対策としては、まずしっかりと各科目の学習指導要領を読むこと。余裕があれば学習指導要領解説まで目を通すこと。そして過去問を解き、よく出題される領域を把握することが肝心です。

例えば、音楽の過去問を解いていくと、童謡の知識(譜面を読んで何の童謡かを回答する等)、リコーダーの運指の知識、コードや短調・長調に関する知識を問う問題など、頻出の領域が掴めてきます。リコーダーの運指やコードの知識なんて忘れてしまっていたので、ネットで調べたりして覚えました。

一応、東京アカデミーの専門教科も買ったのですが、参考書で幅広く学ぶよりも、過去問をまずは解いて、よく出題される領域を重点的に勉強した方が効率的です。

教科および教職に関する科目(Ⅲ)

資料 |
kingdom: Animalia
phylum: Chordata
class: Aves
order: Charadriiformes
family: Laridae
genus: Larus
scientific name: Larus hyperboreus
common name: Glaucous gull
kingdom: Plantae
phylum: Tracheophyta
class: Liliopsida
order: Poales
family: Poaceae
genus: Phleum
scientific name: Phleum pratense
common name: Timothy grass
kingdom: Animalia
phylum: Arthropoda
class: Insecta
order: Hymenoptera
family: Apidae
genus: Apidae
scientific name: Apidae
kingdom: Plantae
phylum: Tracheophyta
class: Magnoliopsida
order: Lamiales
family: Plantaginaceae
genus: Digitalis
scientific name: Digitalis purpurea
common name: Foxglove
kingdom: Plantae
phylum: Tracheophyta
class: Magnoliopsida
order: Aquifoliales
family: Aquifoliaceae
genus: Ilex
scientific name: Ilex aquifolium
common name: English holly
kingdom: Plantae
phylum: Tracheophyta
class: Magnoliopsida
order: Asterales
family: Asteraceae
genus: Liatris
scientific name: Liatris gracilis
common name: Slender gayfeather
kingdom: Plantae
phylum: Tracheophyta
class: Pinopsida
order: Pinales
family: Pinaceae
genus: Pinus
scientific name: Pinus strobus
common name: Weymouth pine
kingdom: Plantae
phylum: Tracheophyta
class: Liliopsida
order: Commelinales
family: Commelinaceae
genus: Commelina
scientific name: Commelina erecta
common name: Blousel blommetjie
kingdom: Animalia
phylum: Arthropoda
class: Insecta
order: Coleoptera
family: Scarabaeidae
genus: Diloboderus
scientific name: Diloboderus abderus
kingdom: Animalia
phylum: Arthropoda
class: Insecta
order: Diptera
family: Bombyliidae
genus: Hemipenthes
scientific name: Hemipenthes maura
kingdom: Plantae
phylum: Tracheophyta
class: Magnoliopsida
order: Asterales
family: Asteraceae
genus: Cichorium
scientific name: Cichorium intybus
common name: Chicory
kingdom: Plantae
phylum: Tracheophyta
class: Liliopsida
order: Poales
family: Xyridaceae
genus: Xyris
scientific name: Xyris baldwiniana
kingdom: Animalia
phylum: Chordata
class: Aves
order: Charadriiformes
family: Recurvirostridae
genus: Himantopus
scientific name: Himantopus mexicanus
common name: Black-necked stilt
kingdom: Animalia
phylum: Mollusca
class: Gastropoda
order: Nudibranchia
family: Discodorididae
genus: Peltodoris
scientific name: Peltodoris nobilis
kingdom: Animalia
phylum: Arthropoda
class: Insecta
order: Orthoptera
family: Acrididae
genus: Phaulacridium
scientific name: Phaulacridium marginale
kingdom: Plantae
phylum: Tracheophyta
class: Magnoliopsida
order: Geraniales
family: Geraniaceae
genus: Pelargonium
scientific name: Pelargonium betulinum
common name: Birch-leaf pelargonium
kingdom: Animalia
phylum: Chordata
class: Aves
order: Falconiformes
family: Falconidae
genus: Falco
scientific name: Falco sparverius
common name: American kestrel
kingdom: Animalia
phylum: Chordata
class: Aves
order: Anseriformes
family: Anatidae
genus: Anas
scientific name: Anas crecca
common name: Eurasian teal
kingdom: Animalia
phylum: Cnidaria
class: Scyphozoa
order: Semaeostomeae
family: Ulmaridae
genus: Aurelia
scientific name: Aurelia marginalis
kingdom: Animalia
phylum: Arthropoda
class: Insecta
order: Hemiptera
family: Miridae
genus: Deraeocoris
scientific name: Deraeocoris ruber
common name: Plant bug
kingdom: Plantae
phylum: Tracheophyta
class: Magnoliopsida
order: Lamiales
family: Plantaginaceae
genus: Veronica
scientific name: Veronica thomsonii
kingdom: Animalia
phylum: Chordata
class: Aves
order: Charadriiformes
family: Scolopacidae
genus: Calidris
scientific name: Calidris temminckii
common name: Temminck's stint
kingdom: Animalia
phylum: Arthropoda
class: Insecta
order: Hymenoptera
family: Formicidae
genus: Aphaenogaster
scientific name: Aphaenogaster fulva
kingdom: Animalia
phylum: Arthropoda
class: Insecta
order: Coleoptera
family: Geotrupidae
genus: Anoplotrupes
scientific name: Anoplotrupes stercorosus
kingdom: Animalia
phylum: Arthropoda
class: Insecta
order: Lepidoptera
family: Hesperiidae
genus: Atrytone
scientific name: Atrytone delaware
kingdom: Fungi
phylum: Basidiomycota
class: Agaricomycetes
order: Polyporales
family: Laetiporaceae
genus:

指示 1 | 試験対策について書かれた抜粋文から、音楽の過去問でよく出る領域として挙げられているものを、すべて書き出してください。
指示 2 | 試験対策について書かれた抜粋文を、最後の行のあとから続けて書いてください。

最終結果 1 |
・童謡の知識（譜面を読んで何の童謡かを回答する等）
・リコーダーの運指の知識
・コードや短調・長調に関する知識

最終結果 2 |
教科および教職に関する科目(Ⅲ)は、国語,社会,算数,理科,生活,音楽,図画工作,家庭,体育,外国語(英語)の 10 教科の中から1教科を選択する論述式設問です。

ここでもやはり、得意科目、興味のある科目を選択することをおすすめします。私は外国語(英語)を選択しました。

この科目もまずは過去問を解いてみて、どの程度既存の知識で論述できるかを試してみることをお勧めします。その上で、足りない知識は、選択した科目の学習指導要領学習指導要領解説「指導と評価の一体化」のための学習評価に関する参考資料を読むことをおすすめします。特に、学習指導要領解説「指導と評価の一体化」のための学習評価に関する参考資料は分量も多いので、試験直前にもパッと要点を見直せるように、要点をメモしておくと良い思います。論述では、その要点を盛り込みながら自分の考えも交えて作文をするイメージです。

例えば、「児童の興味関心を引き出し、児童の自主性を尊重するような授業を行う」、「学校の教育目標、他の科目との繋がりを意識しながら指導を行う」等、学習指導要領の考え方が根底にあった上で、設問に対するご自身の意見を論述できると良いかと思います。

教科および教職に関する科目(Ⅳ)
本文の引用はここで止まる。